С сестрой на перевязку приходит Ариан Павлович. Садится на Володину койку, напротив меня.
— Придется, наверно, делать тебе ревизию. Посмотреть, не зашил ли там ножницы, — мрачно шутит он.
Володя лежит за спиной хирурга, слушает, глядя то на него, то на меня.
Ариан Павлович поворачивает лицо к Боровикову, ерошит ему волосы:
— А ты заказывай билет. Дней через пять выпишу. Тебе с какого вокзала?
От радости Володя пискнул, закачался на панцирной сетке.
— Тише ты, меня столкнешь, — урезонивает его Ариан Павлович.
— А мне не на поезд — на самолет.
— Где ж у тебя такие деньги: на Сахалин — самолетом?
— Горздрав выдал. Самолетом туда и обратно.
— Сколько ж билет стоит?
— Туда и обратно — триста. Третий раз сюда приезжаю, и каждый раз — самолетом. Горздрав оплачивает.
— Да, братцы, если б не бесплатное лечение, вы б покукарекали, — крутит головой хирург. — Да еще и пенсию платят.
Из операционной меня привозят в палату. Володя сразу приступает к обязанностям сиделки.
Минут через десять приходит Ариан Павлович. Проверяет пульс.
— Ничего подозрительного я у тебя не нашел. Посмотрим, как теперь будет.
Боровикова выписали. А я лежу, гнию.
На Володино место положили старика. Он весь какой-то рыхлый, с сияющей лысиной, обрамленной на затылке редкими волосиками. Когда он говорит, в горле у него свистит, хрипит, булькает. Старик оказался общительным, через час он уже знал, кто, где и когда родился, чем болеет, какая семья, есть ли родители, живы ли родители родителей…

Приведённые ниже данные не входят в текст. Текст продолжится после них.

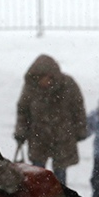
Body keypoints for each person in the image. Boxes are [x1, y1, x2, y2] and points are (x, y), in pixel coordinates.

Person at [14, 54, 87, 186]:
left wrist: (80, 129)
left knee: (60, 176)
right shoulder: (30, 88)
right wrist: (21, 132)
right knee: (38, 176)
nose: (43, 81)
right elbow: (23, 111)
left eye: (45, 77)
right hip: (38, 137)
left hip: (63, 137)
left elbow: (78, 108)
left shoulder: (68, 85)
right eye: (40, 78)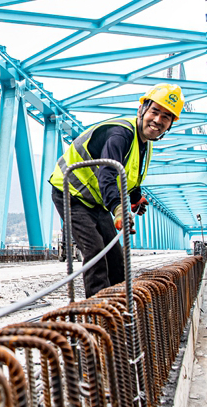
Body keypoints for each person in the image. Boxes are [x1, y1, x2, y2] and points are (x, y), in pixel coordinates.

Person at [48, 83, 183, 298]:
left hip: (96, 199)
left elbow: (128, 175)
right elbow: (108, 175)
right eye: (155, 111)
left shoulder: (143, 144)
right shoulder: (121, 135)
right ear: (142, 110)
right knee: (95, 252)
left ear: (170, 125)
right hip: (71, 193)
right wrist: (119, 209)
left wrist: (136, 198)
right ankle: (98, 312)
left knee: (115, 258)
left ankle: (119, 306)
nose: (158, 120)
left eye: (166, 117)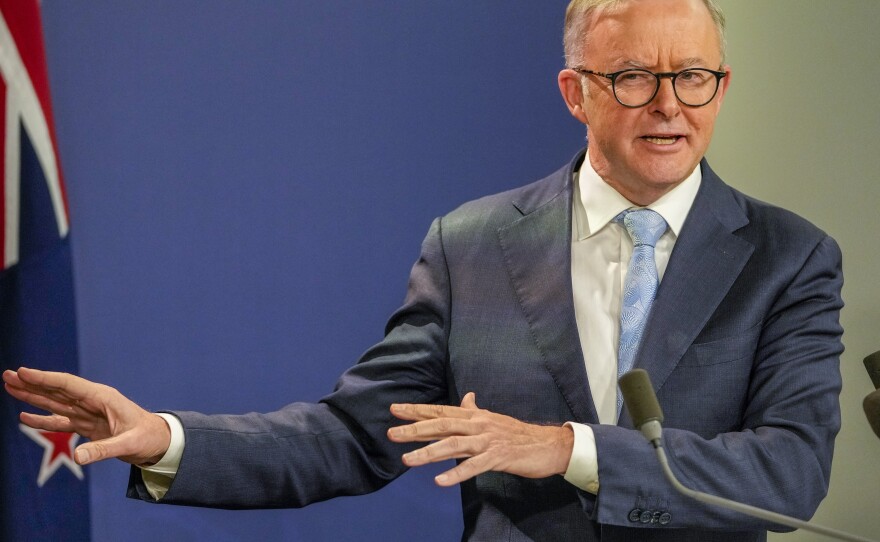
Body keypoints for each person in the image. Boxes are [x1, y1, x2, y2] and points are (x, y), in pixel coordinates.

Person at [3, 0, 844, 540]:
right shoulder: (473, 244)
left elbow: (790, 472)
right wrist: (169, 439)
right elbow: (355, 436)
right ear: (575, 92)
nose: (669, 104)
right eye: (632, 77)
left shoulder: (789, 257)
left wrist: (567, 448)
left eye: (692, 77)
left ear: (720, 86)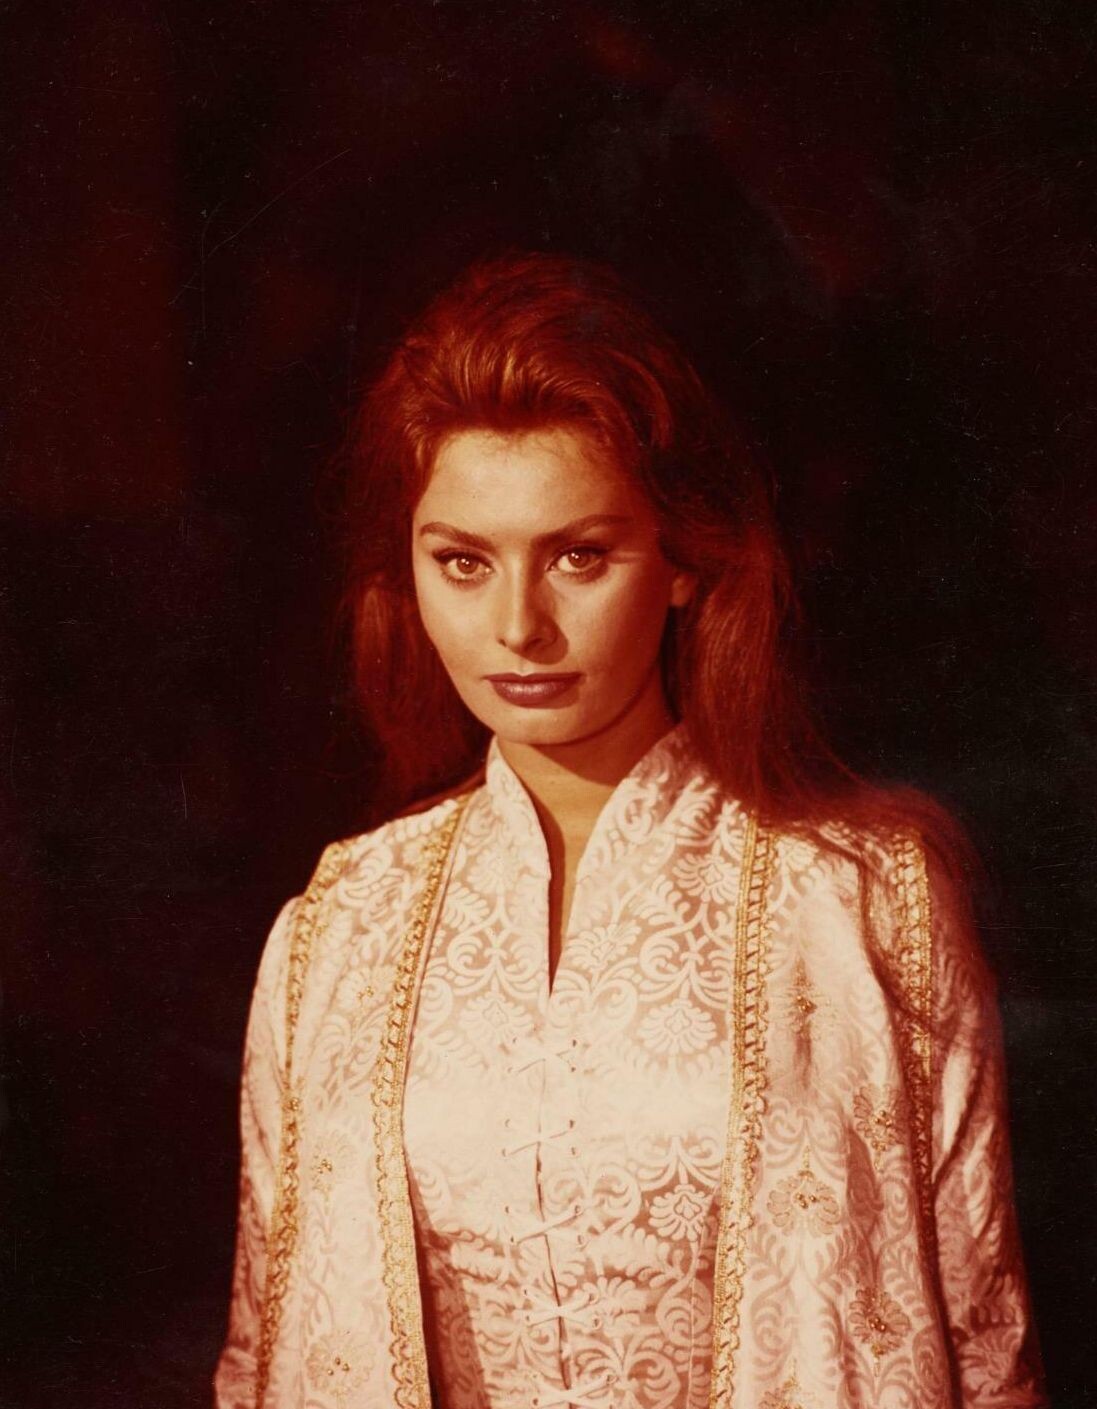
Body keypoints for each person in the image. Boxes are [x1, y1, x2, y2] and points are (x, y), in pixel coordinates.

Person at [213, 253, 1046, 1409]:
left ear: (683, 563)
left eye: (578, 555)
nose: (518, 625)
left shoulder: (859, 903)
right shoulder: (338, 929)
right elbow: (263, 1354)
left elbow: (983, 1346)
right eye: (462, 561)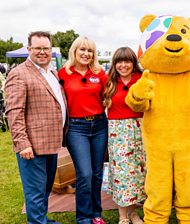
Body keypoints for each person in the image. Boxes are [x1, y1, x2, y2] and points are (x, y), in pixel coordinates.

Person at [5, 31, 67, 224]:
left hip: (51, 143)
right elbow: (14, 112)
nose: (42, 52)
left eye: (46, 48)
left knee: (46, 188)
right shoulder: (19, 73)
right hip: (32, 146)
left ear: (51, 50)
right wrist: (22, 143)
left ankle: (42, 219)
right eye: (38, 48)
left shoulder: (52, 73)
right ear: (29, 49)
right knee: (35, 192)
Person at [58, 36, 108, 224]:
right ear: (74, 51)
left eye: (90, 51)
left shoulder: (100, 73)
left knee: (96, 173)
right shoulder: (63, 73)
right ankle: (83, 217)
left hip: (99, 125)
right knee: (84, 173)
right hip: (76, 128)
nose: (86, 54)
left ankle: (96, 214)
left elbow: (110, 94)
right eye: (83, 50)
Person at [103, 47, 146, 224]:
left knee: (138, 173)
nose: (123, 65)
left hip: (140, 130)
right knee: (122, 174)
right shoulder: (110, 82)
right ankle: (122, 216)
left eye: (127, 61)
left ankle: (134, 213)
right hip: (118, 132)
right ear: (115, 64)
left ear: (133, 63)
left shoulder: (142, 80)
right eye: (119, 61)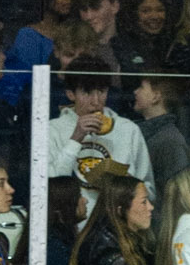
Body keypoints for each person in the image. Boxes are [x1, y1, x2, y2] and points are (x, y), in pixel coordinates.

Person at [49, 54, 154, 215]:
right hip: (73, 223)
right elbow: (50, 188)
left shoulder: (128, 129)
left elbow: (150, 192)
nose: (96, 101)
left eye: (101, 91)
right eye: (87, 92)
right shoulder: (53, 129)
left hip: (118, 222)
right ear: (70, 94)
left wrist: (127, 184)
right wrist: (75, 139)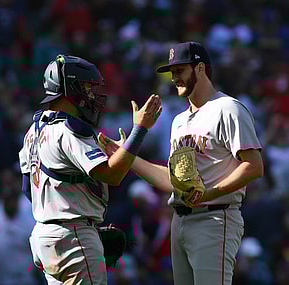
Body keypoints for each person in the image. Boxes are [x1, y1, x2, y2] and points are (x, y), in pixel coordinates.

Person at [98, 41, 264, 285]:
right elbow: (172, 180)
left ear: (200, 69)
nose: (174, 78)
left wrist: (210, 193)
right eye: (172, 72)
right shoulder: (178, 121)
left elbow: (254, 166)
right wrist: (127, 156)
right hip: (180, 220)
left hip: (214, 218)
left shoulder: (228, 108)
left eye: (180, 70)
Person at [18, 54, 161, 285]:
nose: (92, 95)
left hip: (44, 237)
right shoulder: (68, 128)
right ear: (70, 89)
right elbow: (111, 175)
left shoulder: (33, 130)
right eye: (86, 87)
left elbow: (28, 190)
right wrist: (140, 130)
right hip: (73, 237)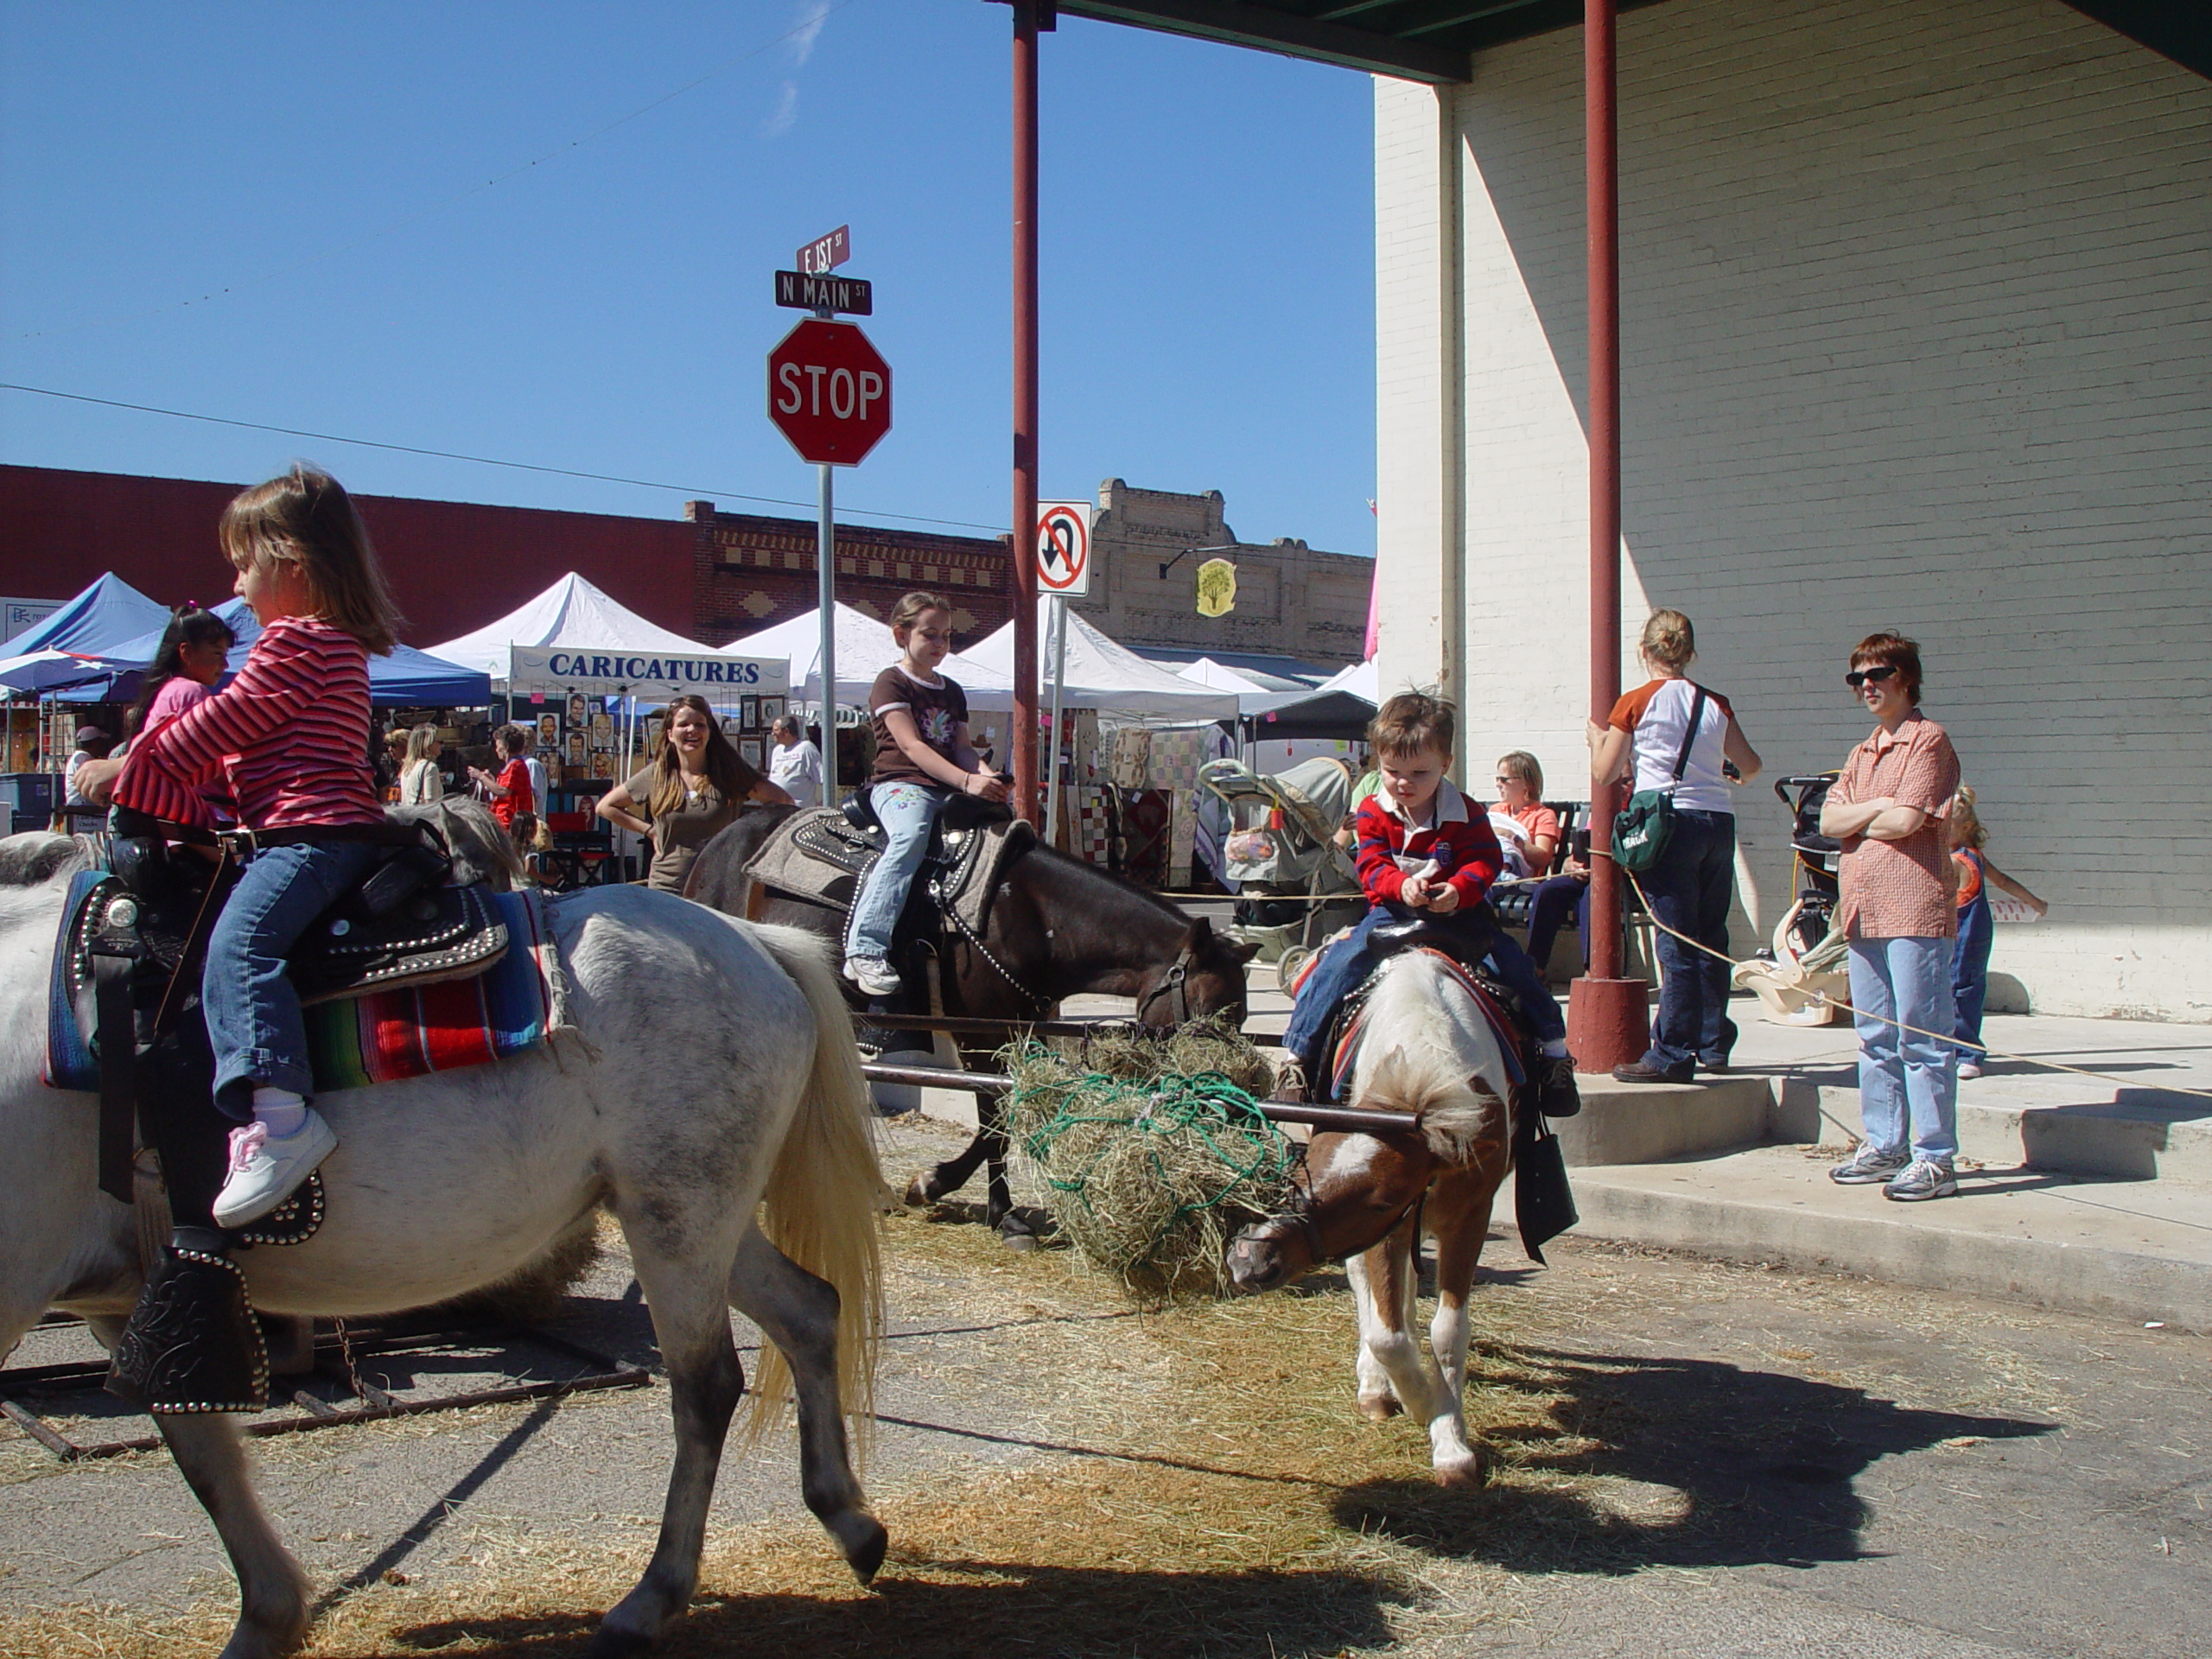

Вскоре его прооперировали. После операции на щитовидке улучшение наступает уже на третий-четвертый день. А старику все хуже и хуже. Его мучит удушье, особенно по ночам. Чтобы не мешать спать остальным, он уходит из палаты, и в коридоре тогда долго слышатся его шаркающие шаги и натужные хрипы.